— Par Hélène Lemoine —
Révélation du dernier Festival de Cannes où il était présenté en section Un Certain Regard, Le Rire et le Couteau confirme le talent singulier du cinéaste portugais Pedro Pinho. Avec ce film-fleuve de plus de trois heures et demie, le réalisateur livre une œuvre ambitieuse qui interroge avec une rare finesse les rapports de domination contemporains.
Un voyage initiatique au cœur des paradoxes contemporains
Le film s’ouvre sur les traces d’Antonioni et de son Profession : reporter. Un homme seul traverse le désert au volant de sa voiture, incarnation parfaite de l’Occidental en quête d’identité. Mais là où Antonioni laissait son fantôme s’évaporer, Pedro Pinho ancre son récit dans une réalité postcoloniale saisissante.
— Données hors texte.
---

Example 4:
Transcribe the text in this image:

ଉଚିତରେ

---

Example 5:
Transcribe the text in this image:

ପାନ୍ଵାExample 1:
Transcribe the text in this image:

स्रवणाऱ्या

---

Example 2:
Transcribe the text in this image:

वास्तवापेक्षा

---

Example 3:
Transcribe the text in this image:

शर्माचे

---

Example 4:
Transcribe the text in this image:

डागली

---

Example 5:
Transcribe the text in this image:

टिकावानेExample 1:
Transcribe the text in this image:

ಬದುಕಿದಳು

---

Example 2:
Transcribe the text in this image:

Sergio, ingénieur environnemental portugais interprété par Sérgio Coragem, débarque en Guinée-Bissau pour évaluer l’impact écologique d’une route traversant une zone marécageuse habitée par des paysans. Mission apparemment technique, le voyage devient rapidement une plongée vertigineuse dans les mécanismes du néocolonialisme et de la domination.
L’art du trouble identitaire
Naviguant entre élites corrompues et population démunie, Sergio incarne malgré lui la figure du « néocolon » conscient de sa position problématique. Cette conscience n’atténue pourtant pas sa capacité de nuisance, et c’est précisément cette ambivalence que Pedro Pinho explore avec une subtilité remarquable.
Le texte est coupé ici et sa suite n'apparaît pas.